▶ _Task instructions_
Go through the data and copy each line where the word "SQUARE" shows up.

▶ _Supplied records_
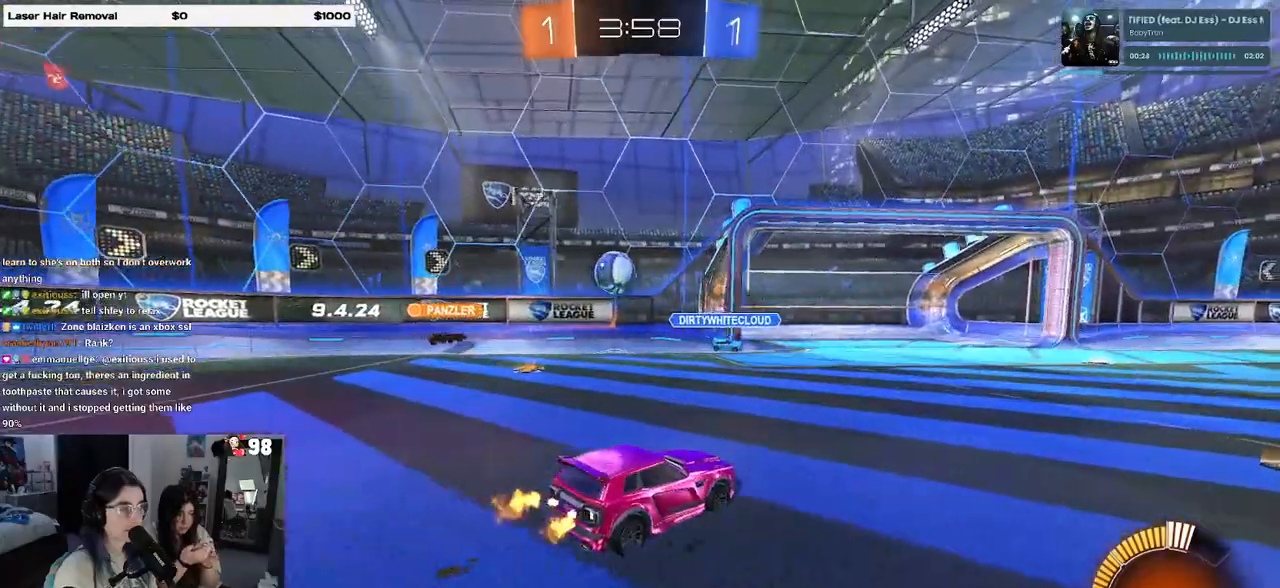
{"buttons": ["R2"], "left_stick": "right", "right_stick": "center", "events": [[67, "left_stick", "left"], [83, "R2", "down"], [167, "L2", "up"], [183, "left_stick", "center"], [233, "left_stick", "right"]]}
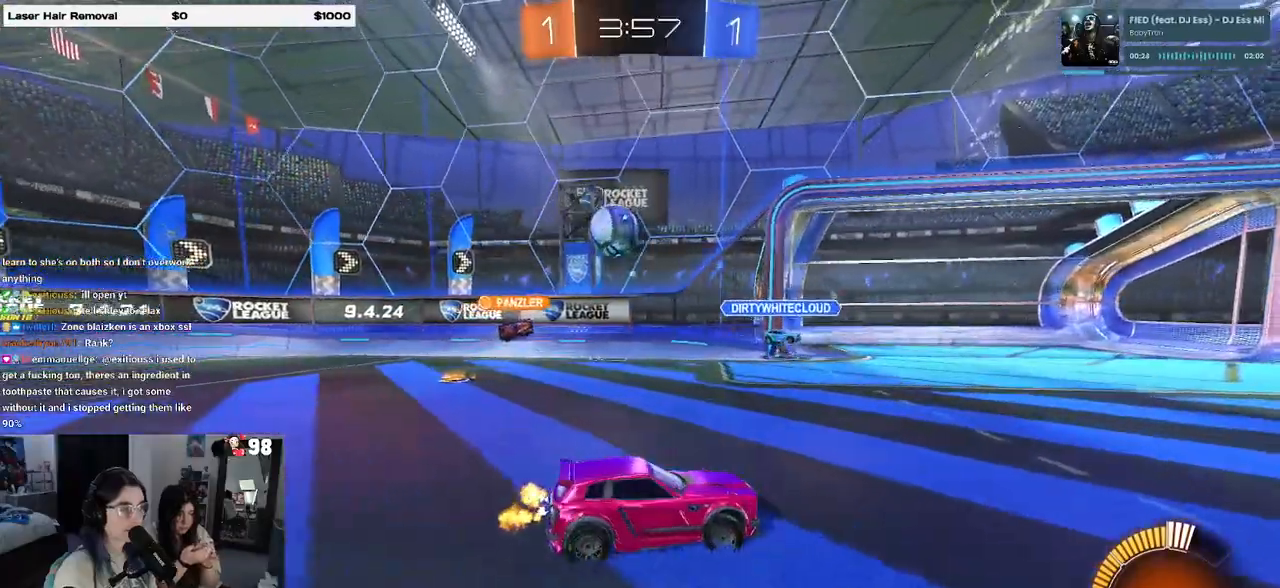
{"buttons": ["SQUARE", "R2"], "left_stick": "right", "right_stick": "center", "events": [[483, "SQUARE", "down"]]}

...

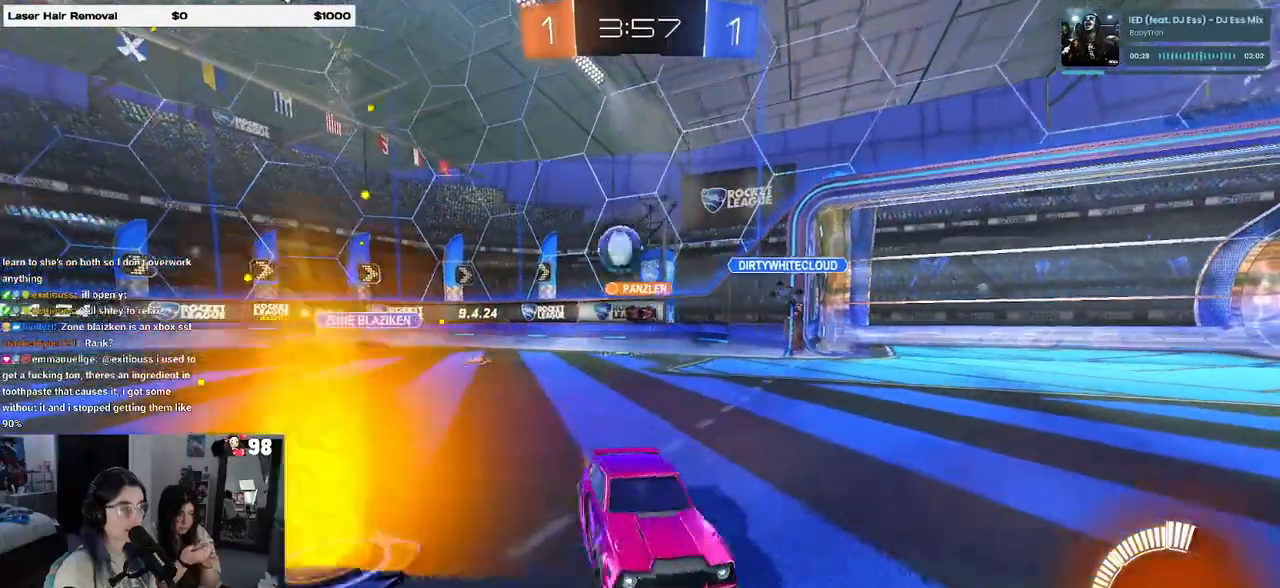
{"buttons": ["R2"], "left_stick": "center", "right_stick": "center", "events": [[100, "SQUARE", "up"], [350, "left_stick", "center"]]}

...

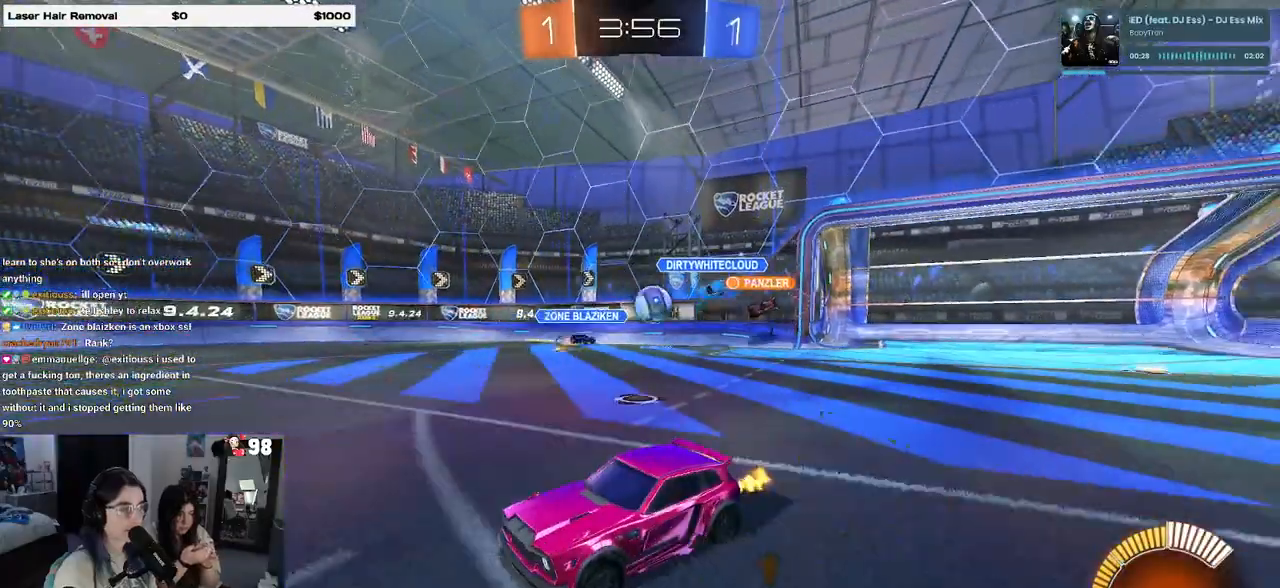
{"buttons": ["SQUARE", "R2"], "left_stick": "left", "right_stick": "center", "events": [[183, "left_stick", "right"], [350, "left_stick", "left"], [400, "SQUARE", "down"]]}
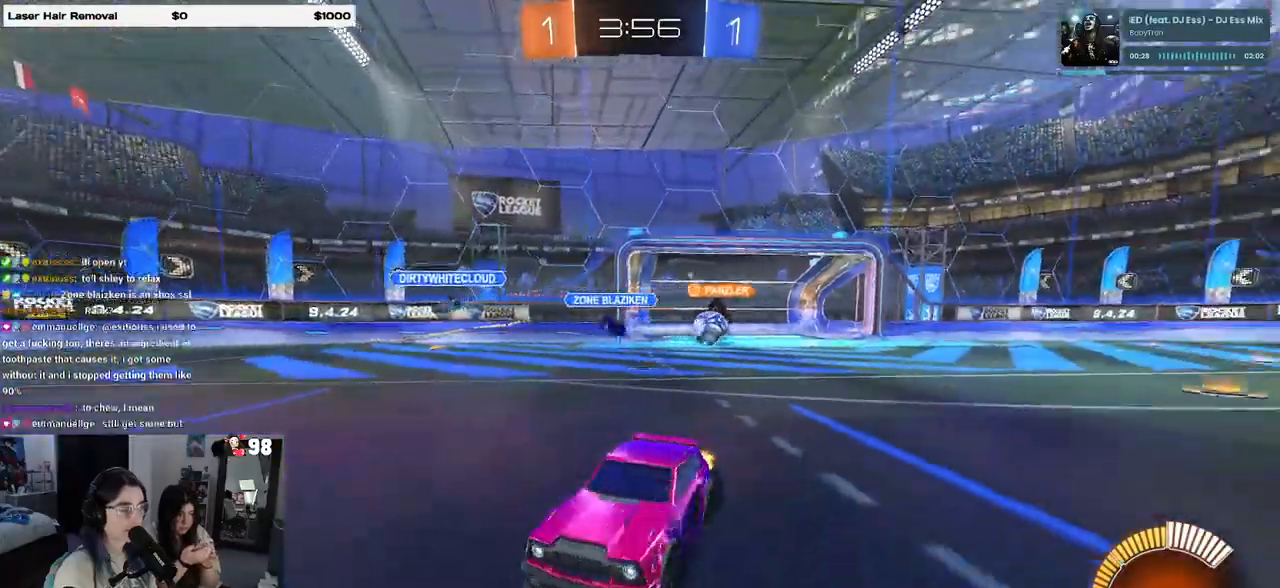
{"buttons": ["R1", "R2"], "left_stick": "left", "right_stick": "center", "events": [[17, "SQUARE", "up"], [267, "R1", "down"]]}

▶ _Exercise output_
{"buttons": ["SQUARE", "R2"], "left_stick": "right", "right_stick": "center", "events": [[483, "SQUARE", "down"]]}
{"buttons": ["R2"], "left_stick": "center", "right_stick": "center", "events": [[100, "SQUARE", "up"], [350, "left_stick", "center"]]}
{"buttons": ["SQUARE", "R2"], "left_stick": "left", "right_stick": "center", "events": [[183, "left_stick", "right"], [350, "left_stick", "left"], [400, "SQUARE", "down"]]}
{"buttons": ["R1", "R2"], "left_stick": "left", "right_stick": "center", "events": [[17, "SQUARE", "up"], [267, "R1", "down"]]}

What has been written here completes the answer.